Trump National Golf Club, Philadelphia

Club information
- Location: Pine Hill, New Jersey, U.S.
- Type: Private
- Total holes: 18
- Website: trumpnationalphiladelphia.com
- Designed by: Tom Fazio
- Par: 71
- Length: 7,409-yard (6,775 m)
- Course rating: 75.3/153

= Trump National Golf Club Philadelphia =

Golf club in Pine Hill, New Jersey

Trump National Golf Club, Philadelphia is a private golf club located in Pine Hill, New Jersey featuring a 7409 yd course designed by Tom Fazio. Formerly named Pine Hill Golf Club, it was purchased and renamed by the Trump Organization on Christmas Eve, 2009. The club sits about 1.5 mi from Pine Valley Golf Club.

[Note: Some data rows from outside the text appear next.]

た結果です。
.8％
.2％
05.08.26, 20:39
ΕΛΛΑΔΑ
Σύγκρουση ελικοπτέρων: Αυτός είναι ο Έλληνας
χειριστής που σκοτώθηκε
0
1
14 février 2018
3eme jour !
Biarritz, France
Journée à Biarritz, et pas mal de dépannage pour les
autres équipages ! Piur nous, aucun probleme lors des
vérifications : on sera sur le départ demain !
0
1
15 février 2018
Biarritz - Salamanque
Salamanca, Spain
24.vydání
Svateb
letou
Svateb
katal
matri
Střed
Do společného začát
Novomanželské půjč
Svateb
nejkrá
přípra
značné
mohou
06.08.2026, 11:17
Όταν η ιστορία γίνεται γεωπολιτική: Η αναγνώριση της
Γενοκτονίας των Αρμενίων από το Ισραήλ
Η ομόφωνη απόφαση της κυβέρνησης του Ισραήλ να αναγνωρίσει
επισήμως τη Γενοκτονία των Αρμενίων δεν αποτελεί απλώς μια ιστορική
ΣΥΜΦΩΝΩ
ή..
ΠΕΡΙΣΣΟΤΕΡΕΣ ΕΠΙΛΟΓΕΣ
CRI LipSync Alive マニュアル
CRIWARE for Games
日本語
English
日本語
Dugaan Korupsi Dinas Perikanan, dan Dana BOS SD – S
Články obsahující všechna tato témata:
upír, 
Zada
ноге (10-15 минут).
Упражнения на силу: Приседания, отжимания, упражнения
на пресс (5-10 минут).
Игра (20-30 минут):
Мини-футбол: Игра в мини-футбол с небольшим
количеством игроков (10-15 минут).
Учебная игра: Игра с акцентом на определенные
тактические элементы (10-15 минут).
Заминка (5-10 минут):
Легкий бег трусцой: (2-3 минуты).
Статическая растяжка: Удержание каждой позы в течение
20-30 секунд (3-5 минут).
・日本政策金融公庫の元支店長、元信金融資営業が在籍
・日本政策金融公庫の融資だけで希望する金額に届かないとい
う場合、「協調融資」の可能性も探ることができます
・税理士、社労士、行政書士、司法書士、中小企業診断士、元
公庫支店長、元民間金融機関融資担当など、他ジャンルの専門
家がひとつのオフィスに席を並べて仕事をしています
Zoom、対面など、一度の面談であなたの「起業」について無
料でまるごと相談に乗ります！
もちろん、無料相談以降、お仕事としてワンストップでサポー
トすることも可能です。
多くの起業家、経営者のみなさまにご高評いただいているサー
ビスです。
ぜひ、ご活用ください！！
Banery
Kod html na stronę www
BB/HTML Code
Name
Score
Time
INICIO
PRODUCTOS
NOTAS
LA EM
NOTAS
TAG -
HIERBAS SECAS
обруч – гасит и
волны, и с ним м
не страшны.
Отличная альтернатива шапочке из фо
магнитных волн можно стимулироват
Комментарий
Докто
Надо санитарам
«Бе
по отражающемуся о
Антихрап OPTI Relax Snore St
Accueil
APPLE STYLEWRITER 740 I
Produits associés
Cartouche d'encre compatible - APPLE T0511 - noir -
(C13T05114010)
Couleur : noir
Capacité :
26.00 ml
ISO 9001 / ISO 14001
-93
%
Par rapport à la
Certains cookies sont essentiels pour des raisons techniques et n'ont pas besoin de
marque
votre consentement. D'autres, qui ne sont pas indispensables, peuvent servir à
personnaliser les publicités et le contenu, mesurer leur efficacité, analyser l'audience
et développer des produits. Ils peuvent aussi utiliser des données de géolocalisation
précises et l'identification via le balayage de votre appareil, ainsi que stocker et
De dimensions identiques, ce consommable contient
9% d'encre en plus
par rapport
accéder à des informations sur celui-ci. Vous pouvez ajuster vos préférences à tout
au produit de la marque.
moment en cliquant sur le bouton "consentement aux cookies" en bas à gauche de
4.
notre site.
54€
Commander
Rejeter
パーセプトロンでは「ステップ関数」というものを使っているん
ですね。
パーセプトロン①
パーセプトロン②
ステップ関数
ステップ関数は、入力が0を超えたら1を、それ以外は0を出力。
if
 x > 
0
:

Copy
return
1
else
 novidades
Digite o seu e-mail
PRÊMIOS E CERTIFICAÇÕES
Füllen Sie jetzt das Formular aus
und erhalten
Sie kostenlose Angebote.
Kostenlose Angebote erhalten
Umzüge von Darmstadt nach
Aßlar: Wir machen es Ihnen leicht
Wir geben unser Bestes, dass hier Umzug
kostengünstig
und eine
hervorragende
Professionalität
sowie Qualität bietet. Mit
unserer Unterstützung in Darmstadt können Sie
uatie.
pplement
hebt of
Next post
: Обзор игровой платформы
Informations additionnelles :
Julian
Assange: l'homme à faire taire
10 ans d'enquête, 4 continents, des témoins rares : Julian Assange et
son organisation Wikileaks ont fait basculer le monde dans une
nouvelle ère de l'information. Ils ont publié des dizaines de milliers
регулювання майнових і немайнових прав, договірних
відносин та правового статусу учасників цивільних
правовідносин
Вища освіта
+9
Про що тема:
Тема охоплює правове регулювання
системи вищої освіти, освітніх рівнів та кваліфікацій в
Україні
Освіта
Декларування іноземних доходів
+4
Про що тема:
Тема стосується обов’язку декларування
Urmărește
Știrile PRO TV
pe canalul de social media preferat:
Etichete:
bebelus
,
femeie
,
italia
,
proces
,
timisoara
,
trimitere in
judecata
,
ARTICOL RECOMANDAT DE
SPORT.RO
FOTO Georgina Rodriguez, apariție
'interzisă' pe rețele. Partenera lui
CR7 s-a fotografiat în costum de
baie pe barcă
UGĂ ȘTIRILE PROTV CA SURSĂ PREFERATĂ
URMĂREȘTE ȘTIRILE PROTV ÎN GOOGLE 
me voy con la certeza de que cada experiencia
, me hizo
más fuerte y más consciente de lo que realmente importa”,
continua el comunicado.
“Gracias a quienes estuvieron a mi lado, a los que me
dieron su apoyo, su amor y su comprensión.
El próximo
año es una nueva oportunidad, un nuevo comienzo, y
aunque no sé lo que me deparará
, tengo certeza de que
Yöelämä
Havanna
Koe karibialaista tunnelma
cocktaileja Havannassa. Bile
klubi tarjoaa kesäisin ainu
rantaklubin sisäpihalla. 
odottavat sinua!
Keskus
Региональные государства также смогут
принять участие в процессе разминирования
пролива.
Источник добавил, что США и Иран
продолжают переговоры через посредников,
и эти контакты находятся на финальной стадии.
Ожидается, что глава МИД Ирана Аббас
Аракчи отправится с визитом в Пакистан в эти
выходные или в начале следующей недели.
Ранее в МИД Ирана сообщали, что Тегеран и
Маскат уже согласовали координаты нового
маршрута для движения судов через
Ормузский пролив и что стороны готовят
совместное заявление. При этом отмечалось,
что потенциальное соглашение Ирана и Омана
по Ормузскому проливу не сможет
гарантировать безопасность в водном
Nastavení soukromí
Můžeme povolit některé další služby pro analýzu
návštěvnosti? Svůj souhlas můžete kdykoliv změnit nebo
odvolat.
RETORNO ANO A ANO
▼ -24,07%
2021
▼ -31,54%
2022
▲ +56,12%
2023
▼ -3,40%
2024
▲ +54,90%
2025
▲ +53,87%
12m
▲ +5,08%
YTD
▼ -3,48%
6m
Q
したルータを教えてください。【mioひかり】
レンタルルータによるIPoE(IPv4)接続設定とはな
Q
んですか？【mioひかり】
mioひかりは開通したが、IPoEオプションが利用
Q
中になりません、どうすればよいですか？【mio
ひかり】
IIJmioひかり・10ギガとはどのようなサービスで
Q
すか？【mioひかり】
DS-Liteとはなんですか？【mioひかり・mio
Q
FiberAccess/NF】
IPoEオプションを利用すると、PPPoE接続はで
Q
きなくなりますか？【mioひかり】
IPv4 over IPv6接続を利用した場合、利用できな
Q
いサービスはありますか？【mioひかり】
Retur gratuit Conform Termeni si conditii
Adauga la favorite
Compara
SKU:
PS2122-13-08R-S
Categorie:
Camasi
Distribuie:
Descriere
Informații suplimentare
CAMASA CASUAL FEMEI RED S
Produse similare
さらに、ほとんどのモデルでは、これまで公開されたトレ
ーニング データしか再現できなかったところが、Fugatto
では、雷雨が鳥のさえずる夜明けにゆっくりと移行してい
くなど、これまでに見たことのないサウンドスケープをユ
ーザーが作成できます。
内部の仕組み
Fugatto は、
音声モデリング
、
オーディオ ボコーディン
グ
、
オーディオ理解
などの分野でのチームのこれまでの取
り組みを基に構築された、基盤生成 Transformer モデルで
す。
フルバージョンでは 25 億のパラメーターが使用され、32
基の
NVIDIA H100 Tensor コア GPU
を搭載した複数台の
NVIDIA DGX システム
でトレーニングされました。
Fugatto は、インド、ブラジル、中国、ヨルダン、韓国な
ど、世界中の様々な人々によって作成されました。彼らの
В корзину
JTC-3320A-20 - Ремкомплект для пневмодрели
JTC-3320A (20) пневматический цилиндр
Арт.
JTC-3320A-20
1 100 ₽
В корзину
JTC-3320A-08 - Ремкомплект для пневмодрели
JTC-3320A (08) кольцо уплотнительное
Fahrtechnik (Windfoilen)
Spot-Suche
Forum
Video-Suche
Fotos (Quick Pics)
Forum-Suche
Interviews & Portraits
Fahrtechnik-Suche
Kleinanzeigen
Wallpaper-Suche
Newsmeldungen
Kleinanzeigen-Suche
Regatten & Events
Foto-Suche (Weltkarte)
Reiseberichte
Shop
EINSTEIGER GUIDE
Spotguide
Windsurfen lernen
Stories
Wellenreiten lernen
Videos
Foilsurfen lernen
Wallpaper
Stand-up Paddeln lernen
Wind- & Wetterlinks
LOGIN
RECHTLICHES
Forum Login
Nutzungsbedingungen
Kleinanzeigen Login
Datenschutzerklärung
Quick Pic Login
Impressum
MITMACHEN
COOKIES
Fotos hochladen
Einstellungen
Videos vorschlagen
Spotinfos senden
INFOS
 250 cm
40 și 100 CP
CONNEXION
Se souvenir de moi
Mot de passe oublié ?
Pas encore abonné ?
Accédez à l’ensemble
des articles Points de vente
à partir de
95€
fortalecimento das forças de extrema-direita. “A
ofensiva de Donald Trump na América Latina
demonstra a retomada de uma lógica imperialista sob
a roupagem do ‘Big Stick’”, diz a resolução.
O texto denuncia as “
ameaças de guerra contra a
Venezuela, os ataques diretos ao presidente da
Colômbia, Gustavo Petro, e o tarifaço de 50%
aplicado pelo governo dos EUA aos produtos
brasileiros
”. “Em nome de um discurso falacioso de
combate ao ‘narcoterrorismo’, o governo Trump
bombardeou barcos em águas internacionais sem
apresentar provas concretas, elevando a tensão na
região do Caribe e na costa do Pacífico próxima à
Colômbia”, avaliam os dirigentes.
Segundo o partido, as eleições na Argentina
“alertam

The clubhouse of Trump National Golf Club is set atop a prominent hill 209 ft in the middle of Camden County. The 43000 sqft clubhouse provides panoramic views of the surrounding landscape and Philadelphia city skyline. This hill is 30 ft lower than Arneys Mount in Burlington County, and 10 feet lower than the highest point in Camden County, which is near Berlin. The golf course was built upon the site of the former Ski Mountain at Pine Hill in 1998.

Golf Digest has described Trump National Golf Club Philadelphia, located in Pine Hill, New Jersey, as a Tom Fazio–designed course featuring rolling terrain near Pine Valley Golf Club. In its biennial "Best in State" rankings, Golf Digest has consistently placed the course among the top courses in New Jersey, including Top 15 finishes in 2003 and 2011–2012, Top 20 placements in 2007–2009, 2015–2016, and 2019–2022, a ranking of 22nd in 2022–2023, and 21st in 2025–2026. In a 2014 interview with Golf Digest, Donald Trump stated that he considered the course comparable to Pine Valley, noting that some players who frequent Pine Valley have expressed similarly favorable views.